Using the sort to optimize announcements.

sort = (timestamp(dateLastComment)  - x) * y
     + log(score)
     + (announce == 1) * a1
     + (announce == 2) * (a1 + a2)

In this version we make announced discussions always have a larger sort value than discussions that aren't announced. This lets announced discussions naturally float to the top. You'll also notice that discussions announced within a category (announce == 2) are placed above globally announced discussions. This allows us to select all announced discussions within a category, but only globally announced discussions when viewing recent discussions. Pretty cool huh?

Why bother?

Why bother changing the sort algorithm anyway? That's something that I hope we can discuss here. To me, doing a slight tweak to an old standby is exciting and could really help engagement in communities. At the same time I don't want to completely throw out a tried and true algorithm that is often underestimated for its sheer utility.

Comments

  • To veer in a tangential direction: I do frequently hear requests like "I want X category to order like a blog" or "I want Y category to be ordered by score". These sort of cases allow for CMS-style content feeds & contests. What do we think about per-category ordering?

    To the "Variations" section: The first thing that jumped out at me is that something like + log(score + countComments) might be a more appropriate scale, maybe even countComments*2 in there. Commenting is implicit voting in my mind. Worth playing with, anyway.

  • With regards to per-category sorting. That is possible, but a tangent to this idea.

    Putting comments inside the log is also possible and may be worth experimenting with. The reason why I didn't do that is that it's one step further along the drastic change road. Consider this:

    • Right now commenting has absolute power to bump a post. Any comment bumps a post as far as it can be bumped.
    • My variation makes comments not bump a post so much, but still a good deal. For example, in my version a comment would bump a post by 20 minutes rather than how ever much it takes to move to comment to the top.
    • Your variation makes comments bump even less. So it is an even more drastic change.

    Still, I think your bumping algorithm bears experimenting too.
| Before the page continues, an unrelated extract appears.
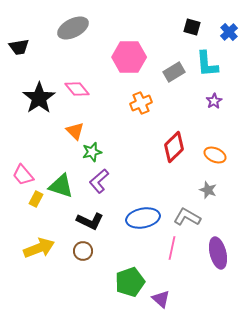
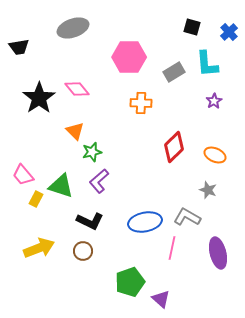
gray ellipse: rotated 8 degrees clockwise
orange cross: rotated 25 degrees clockwise
blue ellipse: moved 2 px right, 4 px down
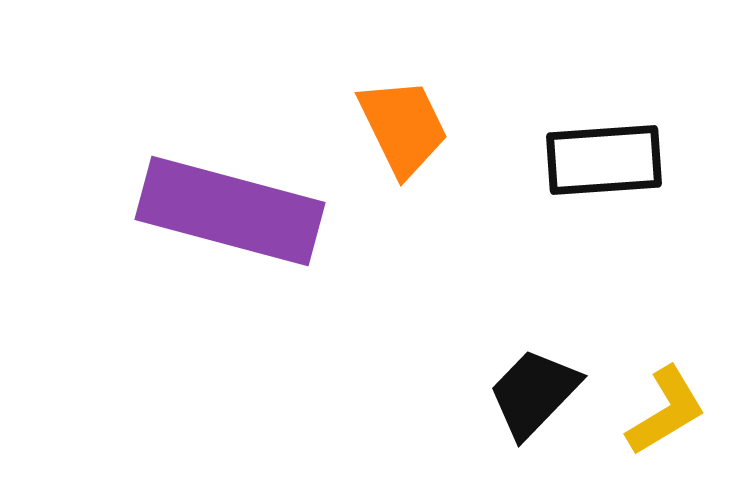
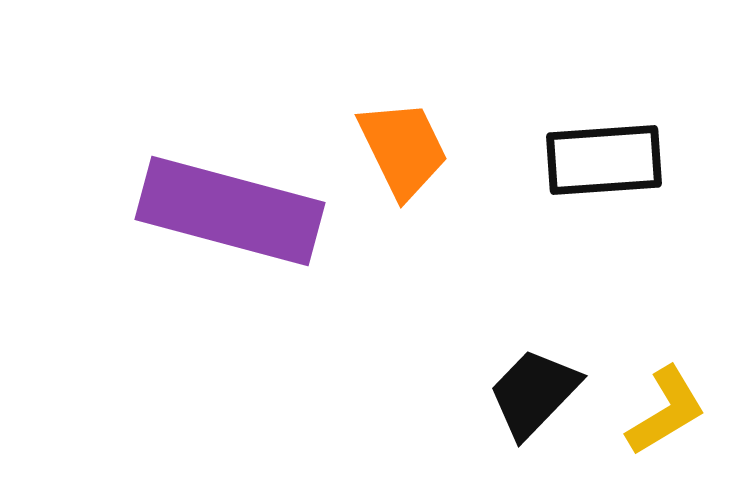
orange trapezoid: moved 22 px down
What it says is that all we want are a certain optimal number of comments/reactions and then that's enough. The risk here is that a discussion that really heats up early will then use up all of its bump space right away and then sink. A tonne of positive reactions right away will kill the discussion which doesn't seem right. A slight tweak would be + log(score) + log(countComments) so that comments are isolated from the reaction effect.

  • Question -- if we made a change like this, would the old way still be usable? I think the ideal situation is making a change like this optional (or even default, but with the option to use the old way) if that's all possible.

  • Unknown
    via Email
    It would probably be possible to go back to the old way as config option or
    even a user navigation option since this is kind of a drastic change. In
    general though we don't want to add too many configuration settings to our
    application and want to be careful not to support every admin heart's
    desire.
  • I'd like to revive this conversation, by adding that Avaaz is willing to contribute towards the building of these features.

    And I'm curious as to how difficult/time consuming per-category ordering is > @Linc said:

    To veer in a tangential direction: I do frequently hear requests like "I want X category to order like a blog" or "I want Y category to be ordered by score". These sort of cases allow for CMS-style content feeds & contests. What do we think about per-category ordering?

    To the "Variations" section: The first thing that jumped out at me is that something like + log(score + countComments) might be a more appropriate scale, maybe even countComments*2 in there. Commenting is implicit voting in my mind. Worth playing with, anyway.